You mean every fighter of 3rd level and above would have a captured merchant vessel? I don't think the 1:5 rule is confined to just items worth as much as a ship (in fact, it's not if you look at the published table). Given the amount of magic goodies possessed by a typical NPC, based on level and demographics and such, magic items are fairly common and I think the merchant vessel analogy doesn't seem appropriate to me. The market for a +1 sword IMO is far more extensive than just the queen and the richest merchant guilds.

And let's say it's not. Then the next point of weirdness for me is that all of the arguments for a lack of sellers are used *against the PCs*. Wouldn't the supposed difficulties of selling a 100,000 gp apply to NPC merchants as well? And in this case, why aren't rich PCs able to pick up expensive magic items cheaply, so as to spare all these poor merchants the misfortune of owning 100,000 gp items?
 

Ximenes088

First Post
gizmo33 said:
This makes no sense to me. I'm not sure what you mean but my calculations made no assumptions about finding a buyer for an item for free.
I mean that if you say a 50% profit is good for a magic item merchant, and thus you should get 5,000 gold for selling a 10K-creation-cost sword, then you're assuming that the merchant is dead certain he can sell that sword for 10K without paying anything out of pocket. Once you subtract luxury taxes, bribes, security, and the risk premium, the merchant would've been better off spending 5,000 gold on mining picks.

gizmo33 said:
Again - I know a lot of people on this board fancy themselves as historians to some degree - so feel free to support these assertions with an actual analogy.
...
This makes an (IMO unwarranted) assumption that the merchant in question has steady access to trading goods for the same outlay. I also think that the transportation/storage/etc. costs of 8,000 gp worth of grain would far exceed that of a 10,000 gp magic item. And I realize that you could be sitting on a mountain of statistical information and actual facts upon which your basing your guidelines for an "incompetent merchant", but I can't tell.
As you request, a brief extract from Charles D'Avenant's "An Essay on the East-India Trade", 1697.

"I shall therefore only give one instance, and that is pepper, by which some judgment may be made of all the other commodities. Pepper 5000 tuns at 2 d. per lb as it may cost the Dutch in India, amounts to 74,666l. 13 s. 4 d. Add to this 3 d. per lb for freight into Holland, then it costs 5 d. per lb which amounts to 186,666. 13 s. 4 d. Ditto 500 tuns sold in Holland at 12 d. per lb the profit being 7 d. per lb will amount to 261,333. 6 s. 8 d. But this commodity is grown so necessary, and has so obtained, and is of such general use, that it may be sold in Holland at 6 s. per lb which is less than any of the other spices, as cheap in India as pepper. Then 5000 tuns sold in Holland at 6 s. per lb the profit bing 5 s. 7 d. per lb will amount to 2,498,836. 13 s. 4 d."
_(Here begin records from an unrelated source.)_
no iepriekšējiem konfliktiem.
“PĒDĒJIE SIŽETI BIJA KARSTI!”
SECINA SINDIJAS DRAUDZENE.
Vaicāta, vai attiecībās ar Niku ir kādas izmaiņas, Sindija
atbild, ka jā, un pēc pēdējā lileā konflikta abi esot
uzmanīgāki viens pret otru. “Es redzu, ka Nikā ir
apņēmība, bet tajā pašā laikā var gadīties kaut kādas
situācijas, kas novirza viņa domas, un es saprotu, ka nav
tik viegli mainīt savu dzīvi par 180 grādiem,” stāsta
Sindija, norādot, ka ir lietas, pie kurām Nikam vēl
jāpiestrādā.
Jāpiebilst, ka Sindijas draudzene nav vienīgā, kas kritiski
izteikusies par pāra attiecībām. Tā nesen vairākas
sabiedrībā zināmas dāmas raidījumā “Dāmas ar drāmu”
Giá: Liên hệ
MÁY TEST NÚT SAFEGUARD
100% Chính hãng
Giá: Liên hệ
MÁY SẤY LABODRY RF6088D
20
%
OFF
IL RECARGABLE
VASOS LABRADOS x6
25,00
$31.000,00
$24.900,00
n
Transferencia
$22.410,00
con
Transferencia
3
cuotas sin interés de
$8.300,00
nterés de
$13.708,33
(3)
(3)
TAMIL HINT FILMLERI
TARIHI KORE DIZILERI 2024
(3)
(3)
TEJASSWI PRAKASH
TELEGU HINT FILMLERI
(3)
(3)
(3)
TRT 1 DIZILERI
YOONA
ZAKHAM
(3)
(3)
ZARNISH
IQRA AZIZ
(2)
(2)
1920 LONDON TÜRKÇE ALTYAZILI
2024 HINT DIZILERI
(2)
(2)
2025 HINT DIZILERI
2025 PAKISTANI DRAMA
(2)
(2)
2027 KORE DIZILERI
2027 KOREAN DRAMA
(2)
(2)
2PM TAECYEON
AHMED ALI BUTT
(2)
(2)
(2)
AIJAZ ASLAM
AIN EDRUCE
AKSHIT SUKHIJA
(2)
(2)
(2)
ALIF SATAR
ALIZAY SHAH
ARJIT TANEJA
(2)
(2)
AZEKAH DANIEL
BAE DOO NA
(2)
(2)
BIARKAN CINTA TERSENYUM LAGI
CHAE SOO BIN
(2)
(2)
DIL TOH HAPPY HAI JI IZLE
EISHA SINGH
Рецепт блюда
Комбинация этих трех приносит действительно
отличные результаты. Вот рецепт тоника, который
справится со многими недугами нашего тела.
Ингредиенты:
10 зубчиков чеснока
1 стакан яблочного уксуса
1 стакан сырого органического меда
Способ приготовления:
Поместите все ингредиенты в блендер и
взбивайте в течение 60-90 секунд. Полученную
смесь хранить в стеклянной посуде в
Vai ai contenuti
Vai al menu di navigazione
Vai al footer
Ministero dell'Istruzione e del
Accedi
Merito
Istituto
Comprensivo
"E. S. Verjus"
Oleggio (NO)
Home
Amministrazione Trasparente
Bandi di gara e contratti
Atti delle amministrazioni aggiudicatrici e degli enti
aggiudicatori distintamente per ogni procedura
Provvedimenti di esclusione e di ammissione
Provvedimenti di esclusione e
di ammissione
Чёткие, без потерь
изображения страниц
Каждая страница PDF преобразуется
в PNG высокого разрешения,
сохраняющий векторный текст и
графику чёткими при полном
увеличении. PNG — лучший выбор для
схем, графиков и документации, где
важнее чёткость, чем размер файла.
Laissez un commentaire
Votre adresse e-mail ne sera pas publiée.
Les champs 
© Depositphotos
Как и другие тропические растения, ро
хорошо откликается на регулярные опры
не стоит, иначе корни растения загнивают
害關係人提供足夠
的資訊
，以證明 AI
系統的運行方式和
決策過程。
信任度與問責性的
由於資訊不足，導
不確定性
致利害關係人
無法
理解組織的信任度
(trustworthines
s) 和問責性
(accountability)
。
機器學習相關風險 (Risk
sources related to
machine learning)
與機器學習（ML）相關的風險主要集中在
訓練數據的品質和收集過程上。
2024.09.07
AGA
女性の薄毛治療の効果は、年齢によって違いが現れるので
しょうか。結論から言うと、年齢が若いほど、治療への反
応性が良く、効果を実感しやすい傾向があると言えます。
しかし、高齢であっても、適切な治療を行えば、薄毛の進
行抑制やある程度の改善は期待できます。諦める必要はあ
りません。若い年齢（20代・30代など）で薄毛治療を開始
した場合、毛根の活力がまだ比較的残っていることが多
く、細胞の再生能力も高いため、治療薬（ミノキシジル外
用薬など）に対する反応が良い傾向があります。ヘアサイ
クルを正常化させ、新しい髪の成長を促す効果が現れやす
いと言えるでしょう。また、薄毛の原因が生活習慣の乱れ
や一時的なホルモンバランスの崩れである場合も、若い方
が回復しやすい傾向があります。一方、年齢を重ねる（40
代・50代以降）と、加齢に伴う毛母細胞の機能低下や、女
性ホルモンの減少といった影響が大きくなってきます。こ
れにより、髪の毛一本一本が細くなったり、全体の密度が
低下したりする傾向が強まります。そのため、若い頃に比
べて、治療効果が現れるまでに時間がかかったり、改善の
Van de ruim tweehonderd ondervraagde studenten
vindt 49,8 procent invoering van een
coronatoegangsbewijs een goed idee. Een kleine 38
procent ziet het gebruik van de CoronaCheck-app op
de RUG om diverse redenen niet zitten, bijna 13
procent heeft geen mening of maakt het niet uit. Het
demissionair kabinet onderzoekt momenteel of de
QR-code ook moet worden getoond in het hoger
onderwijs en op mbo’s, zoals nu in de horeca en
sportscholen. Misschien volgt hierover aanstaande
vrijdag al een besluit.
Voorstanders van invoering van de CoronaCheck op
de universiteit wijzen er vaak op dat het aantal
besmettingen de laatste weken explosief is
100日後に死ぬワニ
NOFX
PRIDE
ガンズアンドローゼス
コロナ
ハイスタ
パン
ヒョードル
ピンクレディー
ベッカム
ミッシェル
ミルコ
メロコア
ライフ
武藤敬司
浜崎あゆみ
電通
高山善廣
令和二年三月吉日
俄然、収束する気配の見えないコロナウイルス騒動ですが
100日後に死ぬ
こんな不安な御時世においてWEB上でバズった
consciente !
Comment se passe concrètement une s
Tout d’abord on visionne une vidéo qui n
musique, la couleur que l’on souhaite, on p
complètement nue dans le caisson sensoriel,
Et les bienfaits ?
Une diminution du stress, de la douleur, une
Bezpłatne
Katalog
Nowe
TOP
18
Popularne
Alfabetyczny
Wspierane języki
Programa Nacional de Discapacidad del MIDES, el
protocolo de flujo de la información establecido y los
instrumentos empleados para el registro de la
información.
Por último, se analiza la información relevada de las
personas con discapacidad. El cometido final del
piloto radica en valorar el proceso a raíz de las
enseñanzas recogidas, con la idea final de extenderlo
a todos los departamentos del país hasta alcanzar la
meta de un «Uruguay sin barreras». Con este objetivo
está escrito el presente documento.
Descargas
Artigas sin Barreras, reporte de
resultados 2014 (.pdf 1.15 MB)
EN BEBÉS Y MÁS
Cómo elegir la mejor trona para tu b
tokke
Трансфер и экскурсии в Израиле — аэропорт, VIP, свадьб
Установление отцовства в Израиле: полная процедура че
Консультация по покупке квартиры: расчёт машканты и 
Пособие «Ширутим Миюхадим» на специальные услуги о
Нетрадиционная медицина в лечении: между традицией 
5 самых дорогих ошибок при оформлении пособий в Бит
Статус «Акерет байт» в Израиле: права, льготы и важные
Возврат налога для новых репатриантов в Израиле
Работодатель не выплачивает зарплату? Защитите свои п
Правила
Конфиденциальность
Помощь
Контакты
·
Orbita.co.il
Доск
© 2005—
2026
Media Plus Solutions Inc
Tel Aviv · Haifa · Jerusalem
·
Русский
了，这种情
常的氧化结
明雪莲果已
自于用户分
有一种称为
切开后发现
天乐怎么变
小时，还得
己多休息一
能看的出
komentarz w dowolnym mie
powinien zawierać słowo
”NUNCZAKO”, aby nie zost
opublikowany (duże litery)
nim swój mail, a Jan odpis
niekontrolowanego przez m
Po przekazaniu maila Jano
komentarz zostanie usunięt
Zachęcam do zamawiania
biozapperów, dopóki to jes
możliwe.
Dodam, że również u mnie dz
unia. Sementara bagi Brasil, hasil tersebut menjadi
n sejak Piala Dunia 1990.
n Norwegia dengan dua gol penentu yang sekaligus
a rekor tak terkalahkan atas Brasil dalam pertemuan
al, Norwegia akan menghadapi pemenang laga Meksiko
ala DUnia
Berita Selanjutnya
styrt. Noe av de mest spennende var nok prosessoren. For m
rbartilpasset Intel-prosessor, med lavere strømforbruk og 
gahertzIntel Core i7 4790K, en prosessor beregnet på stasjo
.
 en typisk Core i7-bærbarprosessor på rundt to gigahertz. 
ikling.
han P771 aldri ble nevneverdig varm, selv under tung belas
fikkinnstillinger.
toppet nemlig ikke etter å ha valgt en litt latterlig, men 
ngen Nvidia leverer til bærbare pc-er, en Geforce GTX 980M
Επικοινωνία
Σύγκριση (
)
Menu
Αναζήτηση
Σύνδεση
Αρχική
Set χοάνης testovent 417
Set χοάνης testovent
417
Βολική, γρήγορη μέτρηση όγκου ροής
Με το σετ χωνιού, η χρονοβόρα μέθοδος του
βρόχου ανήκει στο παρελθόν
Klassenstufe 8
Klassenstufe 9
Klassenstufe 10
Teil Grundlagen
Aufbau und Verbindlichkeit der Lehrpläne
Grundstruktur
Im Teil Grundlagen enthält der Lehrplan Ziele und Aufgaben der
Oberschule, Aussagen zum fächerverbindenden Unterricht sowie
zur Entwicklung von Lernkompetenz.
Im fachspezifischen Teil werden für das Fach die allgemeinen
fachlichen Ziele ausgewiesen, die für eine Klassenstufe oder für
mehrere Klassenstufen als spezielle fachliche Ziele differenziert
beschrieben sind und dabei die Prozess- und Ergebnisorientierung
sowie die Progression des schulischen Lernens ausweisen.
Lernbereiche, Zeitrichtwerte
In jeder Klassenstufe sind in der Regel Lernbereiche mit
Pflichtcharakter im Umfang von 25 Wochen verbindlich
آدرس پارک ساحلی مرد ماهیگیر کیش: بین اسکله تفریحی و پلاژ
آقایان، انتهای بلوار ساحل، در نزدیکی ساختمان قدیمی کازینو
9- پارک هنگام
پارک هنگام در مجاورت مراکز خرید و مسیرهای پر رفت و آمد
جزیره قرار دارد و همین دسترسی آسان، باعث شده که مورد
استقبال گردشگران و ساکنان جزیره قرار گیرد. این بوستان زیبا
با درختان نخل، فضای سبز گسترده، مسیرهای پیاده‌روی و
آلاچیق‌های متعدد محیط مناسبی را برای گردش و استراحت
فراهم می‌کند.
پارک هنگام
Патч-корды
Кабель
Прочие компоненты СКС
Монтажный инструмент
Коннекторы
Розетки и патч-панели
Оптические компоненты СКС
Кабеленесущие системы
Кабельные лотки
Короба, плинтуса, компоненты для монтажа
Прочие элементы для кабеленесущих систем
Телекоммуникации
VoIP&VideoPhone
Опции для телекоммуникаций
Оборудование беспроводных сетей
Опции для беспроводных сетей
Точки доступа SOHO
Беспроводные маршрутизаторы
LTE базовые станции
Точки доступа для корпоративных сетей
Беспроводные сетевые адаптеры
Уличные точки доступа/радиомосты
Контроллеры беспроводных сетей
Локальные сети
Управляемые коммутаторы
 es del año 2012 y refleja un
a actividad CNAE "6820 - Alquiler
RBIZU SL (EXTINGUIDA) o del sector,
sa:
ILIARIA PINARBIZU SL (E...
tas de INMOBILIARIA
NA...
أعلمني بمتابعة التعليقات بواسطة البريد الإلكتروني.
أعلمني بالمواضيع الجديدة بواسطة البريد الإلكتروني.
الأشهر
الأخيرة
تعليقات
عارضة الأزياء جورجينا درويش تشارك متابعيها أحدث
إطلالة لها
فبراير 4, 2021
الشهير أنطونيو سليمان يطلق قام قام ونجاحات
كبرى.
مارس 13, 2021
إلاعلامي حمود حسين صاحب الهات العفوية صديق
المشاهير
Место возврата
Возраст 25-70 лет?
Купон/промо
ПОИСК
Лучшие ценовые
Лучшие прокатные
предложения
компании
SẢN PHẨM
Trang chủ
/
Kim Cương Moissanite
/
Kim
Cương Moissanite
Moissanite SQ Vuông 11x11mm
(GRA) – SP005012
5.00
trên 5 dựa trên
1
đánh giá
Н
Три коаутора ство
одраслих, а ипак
The profit on one pound of pepper after transportation? About fourteen and a half times what it cost to bring it. But spices are notoriously high-profit goods. What of ordinary trade in non-luxuries? D'Avenant's pamphlet is useful, for it is against the inclusion of a sumptuary law that would prohibit the export of many luxury goods to India, and thus cut exports in half. He points out,

"If this trade be so restrained, by prohibitions, as that there can be sent to India, not above per ann. 200,000 l. The national profit from thence arising cannot reasonably exceed 600,000 l. The companies charge and expence, to support and carry on their affairs abroad, may be modestly computed at per ann. 100,000 l. Which sum will be a great weight upon per ann. 600,000 l. But will fall lightly upon per ann. 1,200,000 l."

...thus making clear that he expects 3:1 profit on the most banal sundries and ordinaries, completely ignoring high-profit luxury trades. But in a larger sense, it's certainly true that the grain merchant wasn't usually making 3:1 on wheat- albeit in the fourteenth century, English grain prices varied by up to a factor of four- but PCs don't sell magic swords to commodity brokers. They sell them to gentleman adventurers like those of the East India Company.